**Problem details**: From the data that follows, print exactly the lines starting at the one containing "power microscopy image" and ending at the one containing "histopathology image exhibits"; include both of them and nothing more.

#####

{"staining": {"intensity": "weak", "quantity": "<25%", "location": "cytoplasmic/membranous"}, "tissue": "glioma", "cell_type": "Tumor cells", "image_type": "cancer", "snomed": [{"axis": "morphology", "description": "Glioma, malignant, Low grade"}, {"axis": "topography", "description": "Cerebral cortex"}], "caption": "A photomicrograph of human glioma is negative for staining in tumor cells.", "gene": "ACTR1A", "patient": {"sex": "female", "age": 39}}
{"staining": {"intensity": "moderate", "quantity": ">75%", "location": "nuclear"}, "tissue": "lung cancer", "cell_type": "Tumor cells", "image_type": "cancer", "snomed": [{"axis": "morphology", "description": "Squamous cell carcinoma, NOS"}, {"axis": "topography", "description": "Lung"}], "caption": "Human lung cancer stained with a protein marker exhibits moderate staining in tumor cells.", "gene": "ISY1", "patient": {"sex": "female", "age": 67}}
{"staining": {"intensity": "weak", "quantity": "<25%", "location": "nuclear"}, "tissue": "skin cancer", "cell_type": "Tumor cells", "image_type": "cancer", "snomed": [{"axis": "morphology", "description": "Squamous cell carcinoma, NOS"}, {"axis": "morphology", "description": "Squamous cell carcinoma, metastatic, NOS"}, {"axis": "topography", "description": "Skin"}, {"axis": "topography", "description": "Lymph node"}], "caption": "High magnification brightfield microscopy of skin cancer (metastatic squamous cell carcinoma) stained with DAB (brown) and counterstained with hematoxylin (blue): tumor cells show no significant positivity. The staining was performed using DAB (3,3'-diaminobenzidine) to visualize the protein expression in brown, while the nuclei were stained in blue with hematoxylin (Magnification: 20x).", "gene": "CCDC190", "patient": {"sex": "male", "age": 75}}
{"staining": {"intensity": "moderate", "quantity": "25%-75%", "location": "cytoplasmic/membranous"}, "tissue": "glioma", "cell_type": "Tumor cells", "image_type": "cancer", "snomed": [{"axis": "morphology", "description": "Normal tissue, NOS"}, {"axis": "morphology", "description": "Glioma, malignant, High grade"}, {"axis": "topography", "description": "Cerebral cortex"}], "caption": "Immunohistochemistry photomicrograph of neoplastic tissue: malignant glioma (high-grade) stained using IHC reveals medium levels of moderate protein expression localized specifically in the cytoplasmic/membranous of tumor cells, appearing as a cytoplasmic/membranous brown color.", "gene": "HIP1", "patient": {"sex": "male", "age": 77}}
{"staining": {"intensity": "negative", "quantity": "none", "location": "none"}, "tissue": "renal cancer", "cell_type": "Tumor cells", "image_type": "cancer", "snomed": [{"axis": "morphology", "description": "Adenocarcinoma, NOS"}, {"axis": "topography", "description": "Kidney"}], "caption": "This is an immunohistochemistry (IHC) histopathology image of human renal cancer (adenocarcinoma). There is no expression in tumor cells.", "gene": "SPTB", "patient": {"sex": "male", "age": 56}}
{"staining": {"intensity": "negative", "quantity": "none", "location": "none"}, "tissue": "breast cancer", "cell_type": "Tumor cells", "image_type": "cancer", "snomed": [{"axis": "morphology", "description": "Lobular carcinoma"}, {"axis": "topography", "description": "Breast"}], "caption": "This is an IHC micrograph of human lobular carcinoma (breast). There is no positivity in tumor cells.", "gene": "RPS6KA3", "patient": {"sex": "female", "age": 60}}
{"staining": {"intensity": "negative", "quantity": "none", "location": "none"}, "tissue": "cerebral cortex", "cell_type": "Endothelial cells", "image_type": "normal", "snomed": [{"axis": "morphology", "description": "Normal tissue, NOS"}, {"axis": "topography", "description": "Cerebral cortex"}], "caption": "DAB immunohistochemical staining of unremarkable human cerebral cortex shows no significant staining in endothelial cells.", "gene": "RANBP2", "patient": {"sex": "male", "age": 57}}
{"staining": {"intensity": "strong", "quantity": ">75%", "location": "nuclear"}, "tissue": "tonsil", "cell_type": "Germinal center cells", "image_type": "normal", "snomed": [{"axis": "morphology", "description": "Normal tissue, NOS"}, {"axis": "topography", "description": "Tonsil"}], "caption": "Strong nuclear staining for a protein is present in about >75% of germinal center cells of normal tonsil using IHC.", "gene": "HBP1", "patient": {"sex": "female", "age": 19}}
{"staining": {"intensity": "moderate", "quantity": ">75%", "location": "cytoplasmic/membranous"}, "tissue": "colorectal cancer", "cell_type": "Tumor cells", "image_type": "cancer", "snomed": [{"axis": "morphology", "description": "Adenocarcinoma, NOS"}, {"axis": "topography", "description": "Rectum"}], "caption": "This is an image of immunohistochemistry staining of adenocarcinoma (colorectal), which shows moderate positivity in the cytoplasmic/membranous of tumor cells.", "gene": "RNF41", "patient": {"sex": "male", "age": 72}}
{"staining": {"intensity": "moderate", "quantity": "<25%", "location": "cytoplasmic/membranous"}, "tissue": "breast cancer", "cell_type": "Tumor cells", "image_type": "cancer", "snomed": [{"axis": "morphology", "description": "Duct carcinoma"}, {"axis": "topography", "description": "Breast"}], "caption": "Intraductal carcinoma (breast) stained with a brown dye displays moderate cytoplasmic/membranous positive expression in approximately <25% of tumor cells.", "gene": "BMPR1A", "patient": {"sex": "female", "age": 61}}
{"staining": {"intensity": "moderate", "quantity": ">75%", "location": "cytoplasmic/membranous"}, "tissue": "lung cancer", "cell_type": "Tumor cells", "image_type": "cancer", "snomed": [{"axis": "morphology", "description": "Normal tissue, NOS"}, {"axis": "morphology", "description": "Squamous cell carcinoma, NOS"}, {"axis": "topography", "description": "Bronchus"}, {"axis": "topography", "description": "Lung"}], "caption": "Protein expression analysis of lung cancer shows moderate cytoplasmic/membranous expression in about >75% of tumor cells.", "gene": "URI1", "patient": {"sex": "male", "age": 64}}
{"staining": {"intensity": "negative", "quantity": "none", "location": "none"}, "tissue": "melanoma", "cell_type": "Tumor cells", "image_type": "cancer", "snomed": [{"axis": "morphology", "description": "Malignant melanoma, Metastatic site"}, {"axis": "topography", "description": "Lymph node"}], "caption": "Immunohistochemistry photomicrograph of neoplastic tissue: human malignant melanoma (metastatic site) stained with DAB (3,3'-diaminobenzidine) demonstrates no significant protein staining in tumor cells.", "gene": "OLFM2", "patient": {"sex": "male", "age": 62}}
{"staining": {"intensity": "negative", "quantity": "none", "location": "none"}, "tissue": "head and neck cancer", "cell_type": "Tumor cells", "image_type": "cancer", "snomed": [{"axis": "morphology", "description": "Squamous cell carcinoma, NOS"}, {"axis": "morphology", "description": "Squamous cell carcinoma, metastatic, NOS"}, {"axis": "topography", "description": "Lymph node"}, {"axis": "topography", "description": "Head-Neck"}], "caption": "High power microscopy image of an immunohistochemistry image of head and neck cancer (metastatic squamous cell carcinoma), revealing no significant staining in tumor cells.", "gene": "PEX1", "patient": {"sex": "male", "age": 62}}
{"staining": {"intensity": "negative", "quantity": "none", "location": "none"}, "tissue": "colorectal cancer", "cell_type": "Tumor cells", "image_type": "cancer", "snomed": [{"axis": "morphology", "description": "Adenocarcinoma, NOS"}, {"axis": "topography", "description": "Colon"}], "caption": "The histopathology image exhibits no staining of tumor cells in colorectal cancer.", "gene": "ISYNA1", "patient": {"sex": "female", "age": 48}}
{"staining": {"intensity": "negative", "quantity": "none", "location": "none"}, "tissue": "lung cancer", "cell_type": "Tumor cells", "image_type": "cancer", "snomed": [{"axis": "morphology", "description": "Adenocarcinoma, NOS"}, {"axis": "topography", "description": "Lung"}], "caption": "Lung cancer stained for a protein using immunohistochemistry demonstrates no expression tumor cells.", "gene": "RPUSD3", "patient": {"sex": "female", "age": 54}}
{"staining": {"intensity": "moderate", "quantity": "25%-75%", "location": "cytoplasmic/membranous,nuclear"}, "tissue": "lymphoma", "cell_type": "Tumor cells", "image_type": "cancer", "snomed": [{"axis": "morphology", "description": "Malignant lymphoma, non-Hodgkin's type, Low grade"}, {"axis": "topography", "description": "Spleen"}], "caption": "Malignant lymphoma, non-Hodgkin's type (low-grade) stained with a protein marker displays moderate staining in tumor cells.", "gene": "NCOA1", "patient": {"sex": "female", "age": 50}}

#####

**Expected answer**:
{"staining": {"intensity": "negative", "quantity": "none", "location": "none"}, "tissue": "head and neck cancer", "cell_type": "Tumor cells", "image_type": "cancer", "snomed": [{"axis": "morphology", "description": "Squamous cell carcinoma, NOS"}, {"axis": "morphology", "description": "Squamous cell carcinoma, metastatic, NOS"}, {"axis": "topography", "description": "Lymph node"}, {"axis": "topography", "description": "Head-Neck"}], "caption": "High power microscopy image of an immunohistochemistry image of head and neck cancer (metastatic squamous cell carcinoma), revealing no significant staining in tumor cells.", "gene": "PEX1", "patient": {"sex": "male", "age": 62}}
{"staining": {"intensity": "negative", "quantity": "none", "location": "none"}, "tissue": "colorectal cancer", "cell_type": "Tumor cells", "image_type": "cancer", "snomed": [{"axis": "morphology", "description": "Adenocarcinoma, NOS"}, {"axis": "topography", "description": "Colon"}], "caption": "The histopathology image exhibits no staining of tumor cells in colorectal cancer.", "gene": "ISYNA1", "patient": {"sex": "female", "age": 48}}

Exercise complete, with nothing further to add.